O presidente Luiz Inácio Lula da Silva participa, nos próximos dias, da Cúpula do G7, em Évian-les-Bains, na França. Será a décima vez que o líder brasileiro comparece ao fórum, que reúne sete das maiores economias do planeta: Canadá, Estados Unidos (EUA), Reino Unido, França, Itália, Alemanha e Japão. A União Europeia (UE) também é membro institucional do grupo.
O encontro, que ocorre de 15 a 17 de junho, contará com a presença de líderes de outros países importantes, como Índia, Quênia, Coreia do Sul e Egito, convidados para discutir temas relevantes para o cenário mundial.
Segundo o Itamaraty, Lula participará de três eventos. No dia 16, o presidente brasileiro discursará em uma sessão de líderes sobre parcerias internacionais para o desenvolvimento. A expectativa é que Lula cobre a ampliação da Assistência Oficial ao Desenvolvimento (AOD), conhecida internacionalmente como Official Development Assistance (ODA). A AOD consiste em repasses financeiros de países mais industrializados para promover o bem-estar e o desenvolvimento econômico de nações em situação de maior vulnerabilidade.
“Esses valores de ODA caíram muito nos últimos anos e isso está gerando uma grande preocupação, especialmente nos países em desenvolvimento”, explicou o embaixador Philip Fox-Drummond Gough, secretário de Assuntos Econômicos e Financeiros do Ministério das Relações Exteriores (MRE). A queda na assistência financeira representa um obstáculo para o progresso em diversas regiões, incluindo áreas da Amazônia Legal, onde o desenvolvimento sustentável e a redução das desigualdades dependem, em parte, de cooperação internacional.
Presidido pela França neste ano, o G7 deve pactuar uma declaração conjunta propondo caminhos para o fortalecimento dessa ajuda internacional, que poderá incluir parcerias com setores privados.

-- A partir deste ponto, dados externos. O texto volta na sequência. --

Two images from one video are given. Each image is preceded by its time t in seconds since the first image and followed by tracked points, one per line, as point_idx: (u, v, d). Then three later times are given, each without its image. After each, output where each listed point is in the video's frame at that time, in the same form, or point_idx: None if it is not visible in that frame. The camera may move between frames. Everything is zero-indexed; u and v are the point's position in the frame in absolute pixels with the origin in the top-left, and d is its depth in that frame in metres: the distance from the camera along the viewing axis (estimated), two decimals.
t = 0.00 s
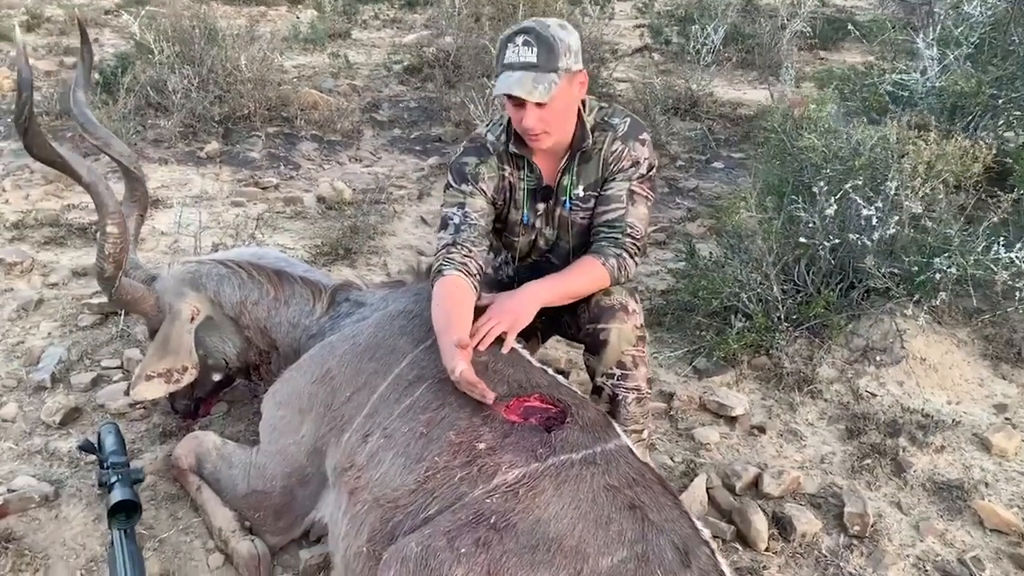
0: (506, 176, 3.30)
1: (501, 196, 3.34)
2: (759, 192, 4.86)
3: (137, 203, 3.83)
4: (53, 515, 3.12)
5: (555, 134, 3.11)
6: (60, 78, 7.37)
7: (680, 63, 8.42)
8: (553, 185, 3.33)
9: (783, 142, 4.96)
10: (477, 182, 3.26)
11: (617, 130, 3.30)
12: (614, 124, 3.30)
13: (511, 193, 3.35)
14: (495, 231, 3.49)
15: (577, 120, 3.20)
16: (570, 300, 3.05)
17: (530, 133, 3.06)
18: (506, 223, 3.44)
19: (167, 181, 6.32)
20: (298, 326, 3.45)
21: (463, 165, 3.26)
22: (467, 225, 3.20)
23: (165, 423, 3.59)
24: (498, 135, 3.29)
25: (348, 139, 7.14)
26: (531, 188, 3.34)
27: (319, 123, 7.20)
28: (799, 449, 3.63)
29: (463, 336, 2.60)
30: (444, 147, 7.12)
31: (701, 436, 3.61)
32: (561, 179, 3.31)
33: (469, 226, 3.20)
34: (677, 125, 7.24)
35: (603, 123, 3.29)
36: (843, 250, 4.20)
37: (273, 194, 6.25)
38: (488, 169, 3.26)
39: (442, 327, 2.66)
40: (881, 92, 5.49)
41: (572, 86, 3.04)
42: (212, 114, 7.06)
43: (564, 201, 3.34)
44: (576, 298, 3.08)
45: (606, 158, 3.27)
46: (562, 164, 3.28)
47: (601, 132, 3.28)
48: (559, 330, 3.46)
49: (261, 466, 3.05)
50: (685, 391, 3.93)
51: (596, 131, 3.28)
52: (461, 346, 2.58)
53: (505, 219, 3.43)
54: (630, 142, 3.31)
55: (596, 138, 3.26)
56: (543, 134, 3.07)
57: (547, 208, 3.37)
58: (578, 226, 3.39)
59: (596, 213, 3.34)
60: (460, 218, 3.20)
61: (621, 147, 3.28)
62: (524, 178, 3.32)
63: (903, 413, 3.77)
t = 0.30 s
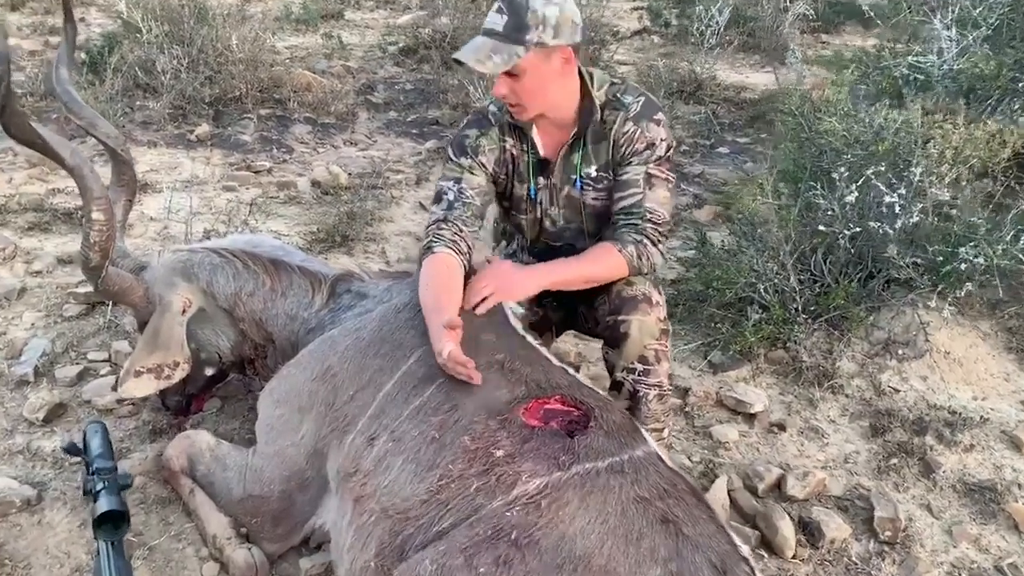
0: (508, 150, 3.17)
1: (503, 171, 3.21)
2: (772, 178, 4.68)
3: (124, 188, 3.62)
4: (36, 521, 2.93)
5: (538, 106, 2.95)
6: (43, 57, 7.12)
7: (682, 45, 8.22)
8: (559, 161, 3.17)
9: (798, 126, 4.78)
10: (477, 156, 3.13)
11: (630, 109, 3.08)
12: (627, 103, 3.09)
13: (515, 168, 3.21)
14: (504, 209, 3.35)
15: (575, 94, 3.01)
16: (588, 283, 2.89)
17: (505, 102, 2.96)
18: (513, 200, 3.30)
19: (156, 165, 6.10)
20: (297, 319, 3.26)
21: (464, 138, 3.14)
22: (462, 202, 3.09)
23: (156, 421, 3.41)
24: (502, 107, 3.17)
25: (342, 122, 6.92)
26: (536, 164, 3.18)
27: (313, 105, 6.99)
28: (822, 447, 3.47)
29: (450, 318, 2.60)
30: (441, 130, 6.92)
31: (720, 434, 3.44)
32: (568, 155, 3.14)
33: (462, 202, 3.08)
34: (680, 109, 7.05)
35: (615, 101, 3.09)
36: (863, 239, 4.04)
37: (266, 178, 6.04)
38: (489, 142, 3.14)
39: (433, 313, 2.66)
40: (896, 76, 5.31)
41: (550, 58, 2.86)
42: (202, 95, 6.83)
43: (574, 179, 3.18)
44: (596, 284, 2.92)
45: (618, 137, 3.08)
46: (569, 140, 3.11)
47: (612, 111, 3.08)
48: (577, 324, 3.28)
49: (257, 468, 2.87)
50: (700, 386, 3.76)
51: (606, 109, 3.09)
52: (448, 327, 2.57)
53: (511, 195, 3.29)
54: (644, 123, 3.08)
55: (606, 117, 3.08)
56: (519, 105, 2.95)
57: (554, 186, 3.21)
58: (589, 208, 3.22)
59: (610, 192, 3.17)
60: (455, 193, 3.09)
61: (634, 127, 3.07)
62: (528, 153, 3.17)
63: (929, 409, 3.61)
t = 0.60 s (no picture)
0: (505, 116, 3.08)
1: (500, 141, 3.13)
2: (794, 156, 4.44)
3: (109, 171, 3.35)
4: (18, 536, 2.70)
5: (535, 64, 2.84)
6: (20, 30, 6.78)
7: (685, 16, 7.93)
8: (560, 124, 3.04)
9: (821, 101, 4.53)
10: (470, 125, 3.07)
11: (638, 72, 2.91)
12: (635, 65, 2.92)
13: (514, 136, 3.12)
14: (510, 180, 3.27)
15: (573, 49, 2.87)
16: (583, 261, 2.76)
17: (500, 60, 2.84)
18: (517, 169, 3.20)
19: (142, 143, 5.81)
20: (297, 313, 2.99)
21: (460, 105, 3.09)
22: (448, 173, 3.04)
23: (147, 422, 3.18)
24: (501, 72, 3.09)
25: (335, 97, 6.63)
26: (537, 129, 3.07)
27: (304, 79, 6.69)
28: (859, 444, 3.26)
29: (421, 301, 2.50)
30: (438, 105, 6.64)
31: (752, 431, 3.23)
32: (570, 118, 3.01)
33: (450, 175, 3.03)
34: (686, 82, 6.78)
35: (621, 63, 2.93)
36: (894, 219, 3.81)
37: (257, 156, 5.76)
38: (484, 109, 3.07)
39: (404, 292, 2.56)
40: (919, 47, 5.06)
41: (543, 11, 2.73)
42: (189, 69, 6.51)
43: (579, 145, 3.03)
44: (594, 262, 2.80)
45: (624, 102, 2.92)
46: (572, 101, 2.99)
47: (619, 74, 2.92)
48: (605, 315, 3.08)
49: (260, 479, 2.63)
50: (727, 378, 3.55)
51: (610, 71, 2.93)
52: (416, 312, 2.48)
53: (514, 164, 3.19)
54: (653, 88, 2.90)
55: (612, 81, 2.92)
56: (514, 62, 2.82)
57: (556, 152, 3.08)
58: (596, 176, 3.07)
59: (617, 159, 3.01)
60: (444, 164, 3.05)
61: (641, 92, 2.90)
62: (528, 118, 3.07)
63: (971, 402, 3.40)
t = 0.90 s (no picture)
0: (533, 70, 2.86)
1: (529, 96, 2.92)
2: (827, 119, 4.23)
3: (110, 141, 3.10)
4: (29, 540, 2.50)
5: (567, 8, 2.58)
6: None
7: None
8: (592, 71, 2.80)
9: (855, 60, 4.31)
10: (495, 79, 2.87)
11: (677, 10, 2.66)
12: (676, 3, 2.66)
13: (543, 91, 2.90)
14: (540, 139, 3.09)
15: None
16: (622, 233, 2.58)
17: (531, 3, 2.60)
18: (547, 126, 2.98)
19: (133, 107, 5.53)
20: (322, 295, 2.78)
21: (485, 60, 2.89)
22: (470, 135, 2.86)
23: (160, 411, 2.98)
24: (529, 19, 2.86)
25: (332, 57, 6.34)
26: (568, 79, 2.83)
27: (300, 39, 6.39)
28: (913, 426, 3.10)
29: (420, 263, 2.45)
30: (440, 66, 6.36)
31: (802, 414, 3.06)
32: (604, 65, 2.76)
33: (472, 138, 2.86)
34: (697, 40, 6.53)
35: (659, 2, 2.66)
36: (942, 184, 3.62)
37: (255, 121, 5.50)
38: (509, 62, 2.85)
39: (406, 249, 2.53)
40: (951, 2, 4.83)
41: None
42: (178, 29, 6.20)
43: (612, 93, 2.80)
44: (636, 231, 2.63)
45: (661, 42, 2.67)
46: (606, 47, 2.73)
47: (658, 14, 2.66)
48: (649, 292, 2.94)
49: (291, 475, 2.43)
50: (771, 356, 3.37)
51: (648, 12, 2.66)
52: (405, 274, 2.45)
53: (544, 119, 2.97)
54: (694, 25, 2.65)
55: (650, 21, 2.66)
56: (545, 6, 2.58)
57: (588, 103, 2.86)
58: (632, 126, 2.85)
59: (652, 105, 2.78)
60: (465, 126, 2.88)
61: (680, 30, 2.65)
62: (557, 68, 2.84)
63: None
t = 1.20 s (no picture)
0: (600, 13, 2.80)
1: (595, 41, 2.85)
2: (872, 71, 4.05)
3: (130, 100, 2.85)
4: (71, 538, 2.30)
5: None
6: None
7: None
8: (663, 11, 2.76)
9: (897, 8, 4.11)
10: (561, 21, 2.80)
11: None
12: None
13: (610, 33, 2.85)
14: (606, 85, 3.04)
15: None
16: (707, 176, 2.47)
17: None
18: (616, 69, 2.95)
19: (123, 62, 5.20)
20: (374, 266, 2.56)
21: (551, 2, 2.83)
22: (533, 80, 2.76)
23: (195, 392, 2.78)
24: None
25: (328, 9, 6.02)
26: (638, 20, 2.79)
27: None
28: (987, 395, 2.97)
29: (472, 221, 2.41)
30: (442, 16, 6.06)
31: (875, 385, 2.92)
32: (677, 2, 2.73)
33: (533, 83, 2.76)
34: None
35: None
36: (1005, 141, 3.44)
37: (254, 77, 5.19)
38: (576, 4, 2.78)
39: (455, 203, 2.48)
40: None
41: None
42: None
43: (685, 32, 2.77)
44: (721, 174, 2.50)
45: None
46: None
47: None
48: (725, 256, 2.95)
49: (355, 464, 2.24)
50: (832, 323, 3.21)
51: None
52: (454, 228, 2.40)
53: (612, 63, 2.94)
54: None
55: None
56: None
57: (660, 44, 2.83)
58: (705, 66, 2.82)
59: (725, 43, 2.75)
60: (527, 72, 2.78)
61: None
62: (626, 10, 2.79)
63: None
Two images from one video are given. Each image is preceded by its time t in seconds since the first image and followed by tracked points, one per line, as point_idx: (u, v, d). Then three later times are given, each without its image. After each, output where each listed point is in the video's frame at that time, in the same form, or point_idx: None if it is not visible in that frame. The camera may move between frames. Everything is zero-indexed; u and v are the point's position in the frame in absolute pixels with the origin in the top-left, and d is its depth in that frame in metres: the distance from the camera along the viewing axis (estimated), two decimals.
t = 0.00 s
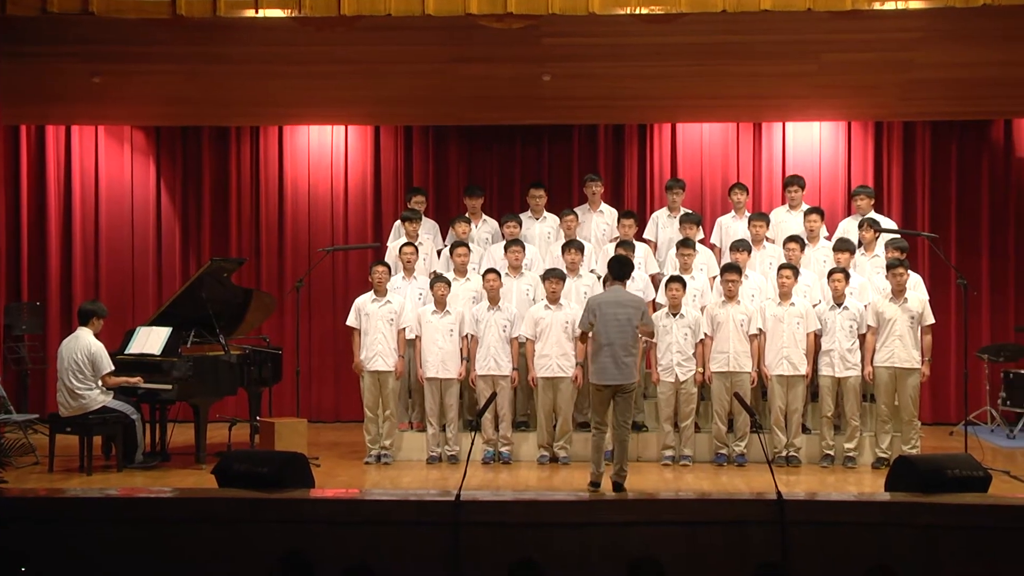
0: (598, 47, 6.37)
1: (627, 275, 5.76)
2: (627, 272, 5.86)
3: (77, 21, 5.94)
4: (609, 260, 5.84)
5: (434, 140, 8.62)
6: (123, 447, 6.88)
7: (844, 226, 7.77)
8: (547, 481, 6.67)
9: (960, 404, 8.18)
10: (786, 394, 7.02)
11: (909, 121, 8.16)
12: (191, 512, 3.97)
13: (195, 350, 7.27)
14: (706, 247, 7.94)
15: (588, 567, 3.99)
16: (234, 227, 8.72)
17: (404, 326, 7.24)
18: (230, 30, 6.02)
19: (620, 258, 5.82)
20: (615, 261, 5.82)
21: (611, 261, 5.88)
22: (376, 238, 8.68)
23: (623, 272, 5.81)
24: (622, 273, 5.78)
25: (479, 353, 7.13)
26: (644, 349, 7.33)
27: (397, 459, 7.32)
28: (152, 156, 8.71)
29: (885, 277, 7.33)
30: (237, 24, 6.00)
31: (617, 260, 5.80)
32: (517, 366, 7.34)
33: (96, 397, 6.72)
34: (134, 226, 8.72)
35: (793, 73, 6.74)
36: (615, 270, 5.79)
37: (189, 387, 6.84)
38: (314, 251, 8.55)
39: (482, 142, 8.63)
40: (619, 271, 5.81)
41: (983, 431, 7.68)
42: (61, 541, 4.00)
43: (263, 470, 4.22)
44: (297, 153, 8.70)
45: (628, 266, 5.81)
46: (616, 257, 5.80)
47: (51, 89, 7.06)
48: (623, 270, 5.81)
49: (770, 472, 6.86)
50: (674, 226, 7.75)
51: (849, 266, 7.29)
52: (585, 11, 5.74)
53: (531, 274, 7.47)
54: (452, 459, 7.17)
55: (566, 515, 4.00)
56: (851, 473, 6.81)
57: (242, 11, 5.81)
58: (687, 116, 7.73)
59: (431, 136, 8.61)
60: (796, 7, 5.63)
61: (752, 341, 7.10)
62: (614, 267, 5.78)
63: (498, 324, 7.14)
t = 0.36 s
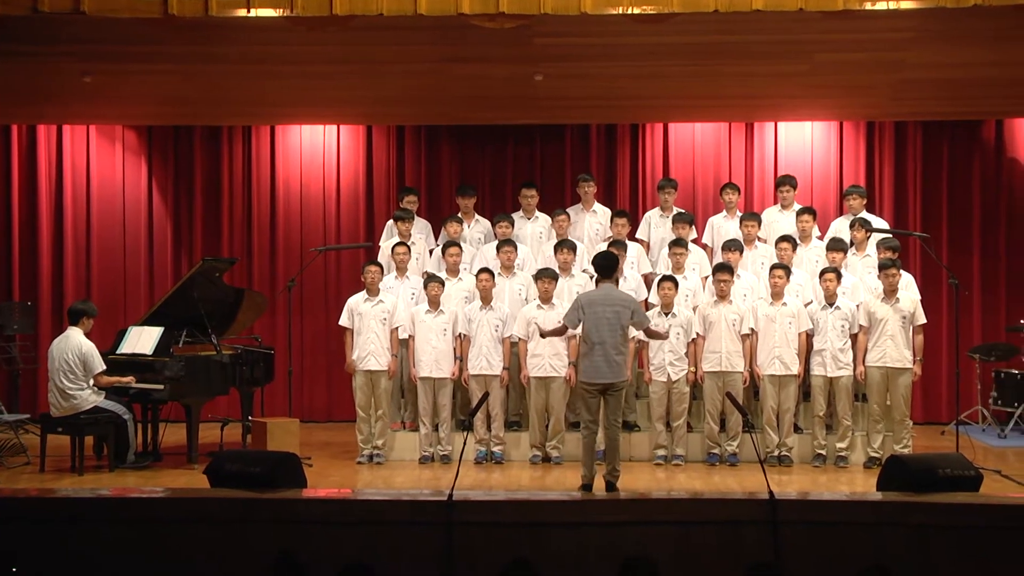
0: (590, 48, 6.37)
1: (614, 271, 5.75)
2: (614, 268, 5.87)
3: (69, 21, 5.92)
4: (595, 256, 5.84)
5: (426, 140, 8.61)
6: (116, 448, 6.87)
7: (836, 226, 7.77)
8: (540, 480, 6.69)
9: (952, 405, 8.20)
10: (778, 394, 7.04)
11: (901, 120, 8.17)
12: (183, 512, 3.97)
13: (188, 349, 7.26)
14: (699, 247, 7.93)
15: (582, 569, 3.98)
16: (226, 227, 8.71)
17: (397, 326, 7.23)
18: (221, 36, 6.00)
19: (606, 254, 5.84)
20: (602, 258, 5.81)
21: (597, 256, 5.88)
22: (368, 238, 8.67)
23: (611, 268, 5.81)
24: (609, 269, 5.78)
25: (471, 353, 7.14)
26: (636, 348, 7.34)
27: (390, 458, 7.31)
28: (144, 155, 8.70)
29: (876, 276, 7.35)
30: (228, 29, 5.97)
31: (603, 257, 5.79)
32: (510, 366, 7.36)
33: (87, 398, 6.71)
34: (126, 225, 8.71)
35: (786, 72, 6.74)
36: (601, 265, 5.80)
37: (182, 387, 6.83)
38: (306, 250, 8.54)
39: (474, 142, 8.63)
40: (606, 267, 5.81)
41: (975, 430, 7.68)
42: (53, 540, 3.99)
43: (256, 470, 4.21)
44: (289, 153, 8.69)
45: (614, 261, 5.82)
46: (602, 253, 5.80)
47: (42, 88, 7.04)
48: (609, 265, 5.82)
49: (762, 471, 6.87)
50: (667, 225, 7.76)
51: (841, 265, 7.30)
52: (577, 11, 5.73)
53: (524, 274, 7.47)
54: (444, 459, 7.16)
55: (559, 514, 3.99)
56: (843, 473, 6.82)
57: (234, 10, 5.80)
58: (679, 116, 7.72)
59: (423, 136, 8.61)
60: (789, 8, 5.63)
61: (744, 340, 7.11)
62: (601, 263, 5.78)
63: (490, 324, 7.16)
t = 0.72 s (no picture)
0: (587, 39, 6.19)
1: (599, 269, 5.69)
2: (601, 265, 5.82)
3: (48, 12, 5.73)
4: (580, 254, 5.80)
5: (418, 134, 8.44)
6: (99, 450, 6.69)
7: (838, 222, 7.59)
8: (534, 483, 6.56)
9: (956, 406, 8.03)
10: (778, 395, 6.87)
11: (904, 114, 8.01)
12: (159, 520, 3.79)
13: (173, 349, 7.07)
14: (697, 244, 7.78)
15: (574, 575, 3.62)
16: (213, 224, 8.52)
17: (389, 325, 7.04)
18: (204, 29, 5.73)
19: (592, 251, 5.80)
20: (587, 255, 5.77)
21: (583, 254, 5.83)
22: (358, 234, 8.49)
23: (597, 265, 5.76)
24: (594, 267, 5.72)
25: (465, 353, 6.98)
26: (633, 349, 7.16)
27: (380, 460, 7.14)
28: (128, 150, 8.52)
29: (878, 274, 7.19)
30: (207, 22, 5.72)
31: (588, 254, 5.75)
32: (504, 366, 7.18)
33: (69, 399, 6.53)
34: (109, 222, 8.53)
35: (788, 64, 6.56)
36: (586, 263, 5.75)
37: (167, 387, 6.66)
38: (295, 248, 8.36)
39: (467, 137, 8.45)
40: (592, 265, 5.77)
41: (980, 431, 7.52)
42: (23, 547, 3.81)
43: (242, 472, 4.03)
44: (278, 148, 8.51)
45: (600, 258, 5.76)
46: (586, 251, 5.76)
47: (24, 81, 6.86)
48: (595, 262, 5.76)
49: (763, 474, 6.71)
50: (666, 222, 7.59)
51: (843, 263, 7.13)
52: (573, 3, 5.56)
53: (518, 272, 7.29)
54: (437, 461, 6.98)
55: (551, 517, 3.64)
56: (845, 476, 6.66)
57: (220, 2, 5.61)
58: (677, 110, 7.55)
59: (416, 131, 8.43)
60: None
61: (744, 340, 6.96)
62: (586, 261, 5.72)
63: (484, 323, 6.99)
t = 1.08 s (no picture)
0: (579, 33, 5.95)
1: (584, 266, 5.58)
2: (582, 264, 5.69)
3: None
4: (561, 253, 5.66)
5: (405, 126, 8.19)
6: (73, 454, 6.44)
7: (839, 217, 7.36)
8: (525, 487, 6.33)
9: (961, 406, 7.81)
10: (778, 396, 6.64)
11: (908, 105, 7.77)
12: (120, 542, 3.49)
13: (150, 349, 6.83)
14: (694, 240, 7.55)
15: None
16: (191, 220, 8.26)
17: (375, 325, 6.77)
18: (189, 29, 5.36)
19: (573, 250, 5.67)
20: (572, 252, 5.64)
21: (565, 253, 5.69)
22: (343, 230, 8.23)
23: (579, 263, 5.64)
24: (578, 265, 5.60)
25: (453, 352, 6.74)
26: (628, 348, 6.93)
27: (366, 464, 6.90)
28: (103, 142, 8.26)
29: (881, 271, 6.94)
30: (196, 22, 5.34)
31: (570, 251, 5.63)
32: (494, 366, 6.95)
33: (41, 400, 6.27)
34: (84, 215, 8.27)
35: (787, 61, 6.33)
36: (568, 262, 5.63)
37: (144, 388, 6.40)
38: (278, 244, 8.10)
39: (456, 128, 8.21)
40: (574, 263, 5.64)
41: (986, 434, 7.29)
42: None
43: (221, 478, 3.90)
44: (260, 141, 8.25)
45: (578, 257, 5.67)
46: (569, 248, 5.63)
47: None
48: (576, 261, 5.65)
49: (761, 478, 6.48)
50: (662, 217, 7.35)
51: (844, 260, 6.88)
52: None
53: (508, 269, 7.05)
54: (424, 465, 6.74)
55: (544, 521, 3.27)
56: (847, 480, 6.42)
57: None
58: (673, 104, 7.32)
59: (402, 123, 8.18)
60: None
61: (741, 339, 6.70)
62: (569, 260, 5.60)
63: (474, 322, 6.77)
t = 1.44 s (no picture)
0: (562, 37, 5.75)
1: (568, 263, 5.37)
2: (566, 262, 5.49)
3: None
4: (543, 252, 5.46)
5: (388, 119, 7.97)
6: (44, 458, 6.20)
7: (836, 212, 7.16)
8: (513, 491, 6.14)
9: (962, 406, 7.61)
10: (773, 397, 6.44)
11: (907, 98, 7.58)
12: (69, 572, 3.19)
13: (125, 349, 6.60)
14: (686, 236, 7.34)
15: None
16: (168, 214, 8.03)
17: (357, 323, 6.61)
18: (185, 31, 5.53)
19: (556, 248, 5.48)
20: (558, 248, 5.45)
21: (549, 251, 5.50)
22: (325, 226, 8.01)
23: (563, 261, 5.44)
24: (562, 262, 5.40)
25: (438, 352, 6.53)
26: (618, 347, 6.74)
27: (348, 467, 6.69)
28: (76, 135, 8.03)
29: (879, 268, 6.74)
30: (190, 24, 5.51)
31: (552, 248, 5.44)
32: (480, 366, 6.75)
33: (10, 402, 5.98)
34: (56, 209, 8.04)
35: (786, 54, 6.05)
36: (551, 260, 5.43)
37: (119, 388, 6.16)
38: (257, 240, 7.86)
39: (442, 120, 7.98)
40: (557, 261, 5.44)
41: (987, 435, 7.09)
42: None
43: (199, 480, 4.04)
44: (239, 132, 8.03)
45: (561, 254, 5.46)
46: (555, 244, 5.44)
47: None
48: (560, 259, 5.45)
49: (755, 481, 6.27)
50: (654, 212, 7.14)
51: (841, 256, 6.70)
52: None
53: (495, 265, 6.84)
54: (408, 469, 6.53)
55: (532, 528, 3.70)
56: (844, 483, 6.22)
57: None
58: (667, 96, 7.06)
59: (386, 115, 7.95)
60: None
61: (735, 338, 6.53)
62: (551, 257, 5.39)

A busca por novas fontes de financiamento e a otimização dos recursos existentes são cruciais para atender às demandas de desenvolvimento em países como o Brasil, que abrange uma vasta área territorial com desafios socioambientais complexos.
No dia 17 de junho, em outra sessão de líderes, Lula abordará o tema do crescimento econômico equilibrado, com ênfase na necessidade de reforma da governança global. Instituições como a Organização Mundial do Comércio (OMC) e a Organização das Nações Unidas (ONU) estarão em foco. O presidente já havia antecipado essa intenção, defendendo o fortalecimento do multilateralismo e das instituições internacionais.
“Eu nem ia no G7, agora eu vou. É preciso alguém tentar colocar ordem na casa e parar essa coisa de desmonte do multilateralismo, da democracia e desvalorização das instituições. Se a ONU não está funcionando hoje, não é destruindo a ONU que a gente vai consertar o mundo, é reconstruindo a ONU”, afirmou o presidente a seus ministros, reafirmando a defesa das Nações Unidas e a reforma do seu Conselho de Segurança. A reforma dessas instâncias é vista como essencial para que elas reflitam a realidade geopolítica atual e atendam às necessidades de todos os países, incluindo aqueles da América do Sul e da Amazônia.
A manifestação de Lula ocorreu dias após o Escritório do Representante Comercial dos Estados Unidos (USTR) sugerir a taxação de 25% sobre parte das importações brasileiras. A notícia gerou preocupação no setor produtivo brasileiro, que vê a medida como um retrocesso nas relações comerciais. A defesa de uma governança global mais justa e equilibrada se insere nesse contexto de tensões comerciais e busca por um ordenamento internacional mais equitativo.